Data Block Start
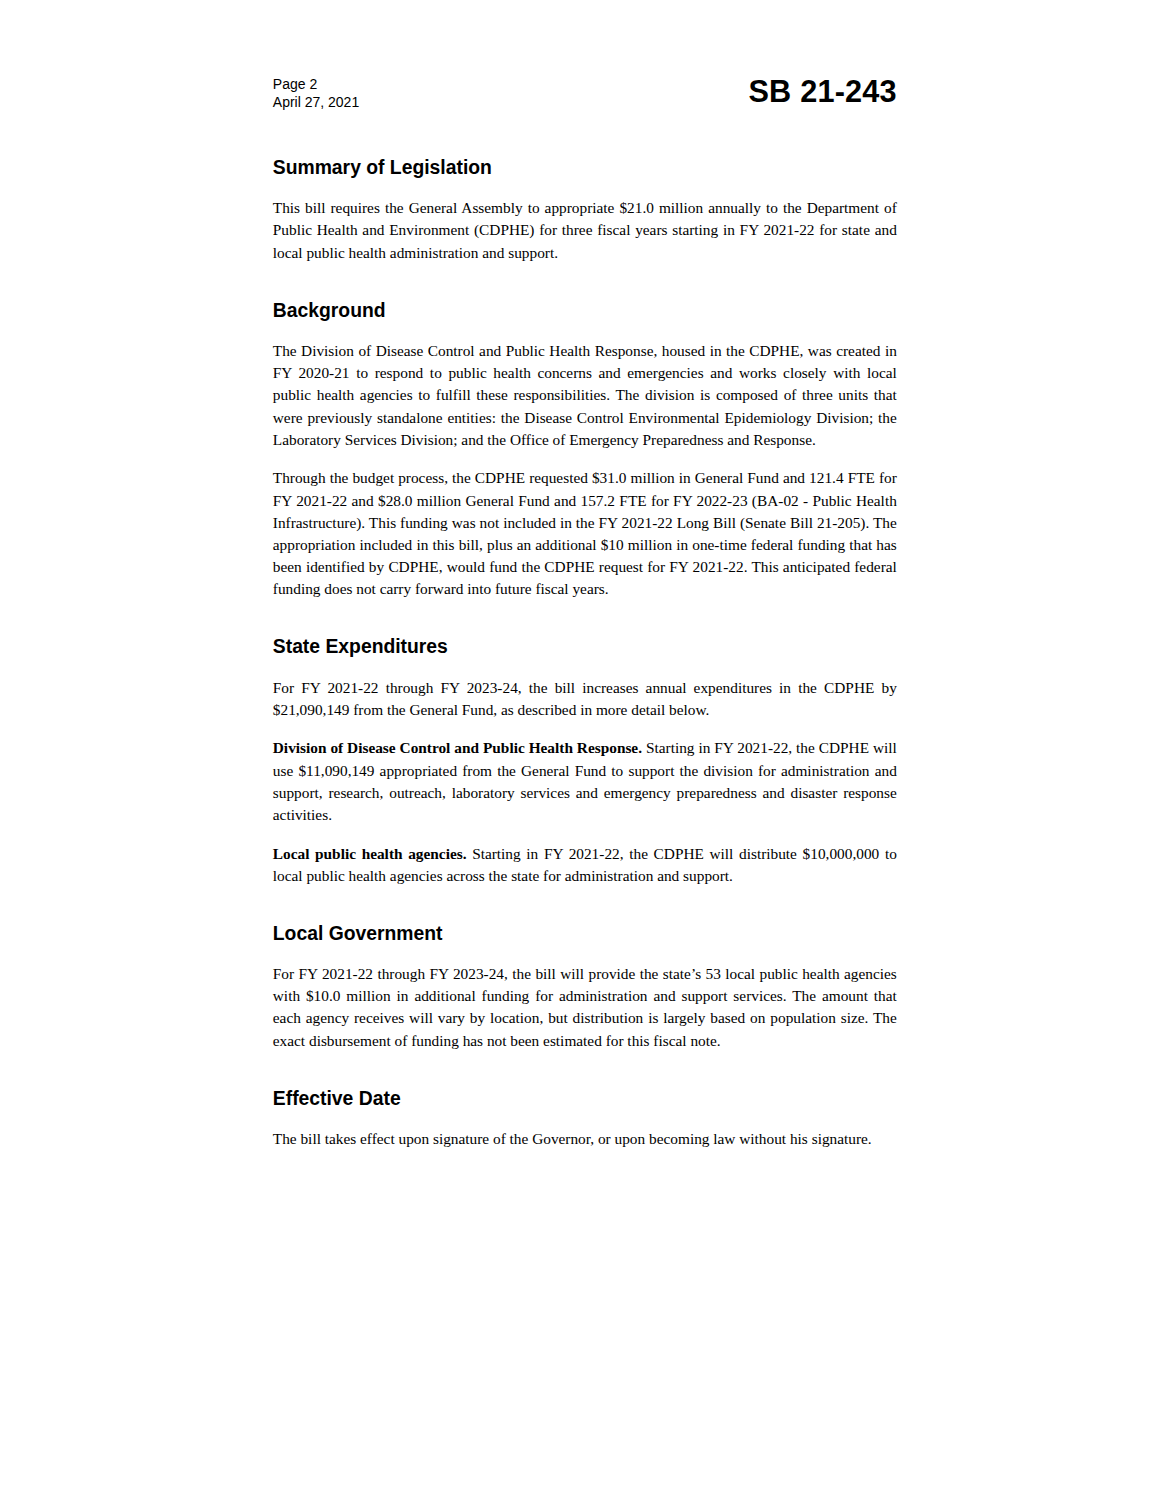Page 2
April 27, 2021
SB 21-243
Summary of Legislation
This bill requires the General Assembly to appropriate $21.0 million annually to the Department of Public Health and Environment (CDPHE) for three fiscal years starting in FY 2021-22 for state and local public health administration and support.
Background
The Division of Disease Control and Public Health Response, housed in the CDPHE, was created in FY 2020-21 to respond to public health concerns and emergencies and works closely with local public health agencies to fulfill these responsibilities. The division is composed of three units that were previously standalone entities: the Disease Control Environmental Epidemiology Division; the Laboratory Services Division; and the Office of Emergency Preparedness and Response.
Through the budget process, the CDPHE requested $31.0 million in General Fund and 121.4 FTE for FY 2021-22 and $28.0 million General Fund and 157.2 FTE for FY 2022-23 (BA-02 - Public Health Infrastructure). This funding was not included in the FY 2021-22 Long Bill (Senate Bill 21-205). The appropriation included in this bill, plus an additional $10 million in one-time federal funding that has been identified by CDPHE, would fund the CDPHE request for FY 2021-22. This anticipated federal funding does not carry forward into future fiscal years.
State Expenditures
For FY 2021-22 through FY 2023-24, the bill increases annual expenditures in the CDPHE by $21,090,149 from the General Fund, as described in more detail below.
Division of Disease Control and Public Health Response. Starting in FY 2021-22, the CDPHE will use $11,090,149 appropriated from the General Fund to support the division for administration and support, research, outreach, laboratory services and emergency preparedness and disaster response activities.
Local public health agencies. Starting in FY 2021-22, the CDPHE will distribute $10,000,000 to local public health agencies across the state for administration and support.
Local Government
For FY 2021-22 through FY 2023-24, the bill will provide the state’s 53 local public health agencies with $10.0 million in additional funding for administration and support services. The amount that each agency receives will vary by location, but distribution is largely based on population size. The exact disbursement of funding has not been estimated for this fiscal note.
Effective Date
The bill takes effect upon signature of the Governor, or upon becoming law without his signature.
Data Block End
The listing above must be restated word for word. Its pictures are to be left out.

Problem solution »
Page 2
April 27, 2021
SB 21-243
Summary of Legislation
This bill requires the General Assembly to appropriate $21.0 million annually to the Department of Public Health and Environment (CDPHE) for three fiscal years starting in FY 2021-22 for state and local public health administration and support.
Background
The Division of Disease Control and Public Health Response, housed in the CDPHE, was created in FY 2020-21 to respond to public health concerns and emergencies and works closely with local public health agencies to fulfill these responsibilities. The division is composed of three units that were previously standalone entities: the Disease Control Environmental Epidemiology Division; the Laboratory Services Division; and the Office of Emergency Preparedness and Response.
Through the budget process, the CDPHE requested $31.0 million in General Fund and 121.4 FTE for FY 2021-22 and $28.0 million General Fund and 157.2 FTE for FY 2022-23 (BA-02 - Public Health Infrastructure). This funding was not included in the FY 2021-22 Long Bill (Senate Bill 21-205). The appropriation included in this bill, plus an additional $10 million in one-time federal funding that has been identified by CDPHE, would fund the CDPHE request for FY 2021-22. This anticipated federal funding does not carry forward into future fiscal years.
State Expenditures
For FY 2021-22 through FY 2023-24, the bill increases annual expenditures in the CDPHE by $21,090,149 from the General Fund, as described in more detail below.
Division of Disease Control and Public Health Response. Starting in FY 2021-22, the CDPHE will use $11,090,149 appropriated from the General Fund to support the division for administration and support, research, outreach, laboratory services and emergency preparedness and disaster response activities.
Local public health agencies. Starting in FY 2021-22, the CDPHE will distribute $10,000,000 to local public health agencies across the state for administration and support.
Local Government
For FY 2021-22 through FY 2023-24, the bill will provide the state’s 53 local public health agencies with $10.0 million in additional funding for administration and support services. The amount that each agency receives will vary by location, but distribution is largely based on population size. The exact disbursement of funding has not been estimated for this fiscal note.
Effective Date
The bill takes effect upon signature of the Governor, or upon becoming law without his signature.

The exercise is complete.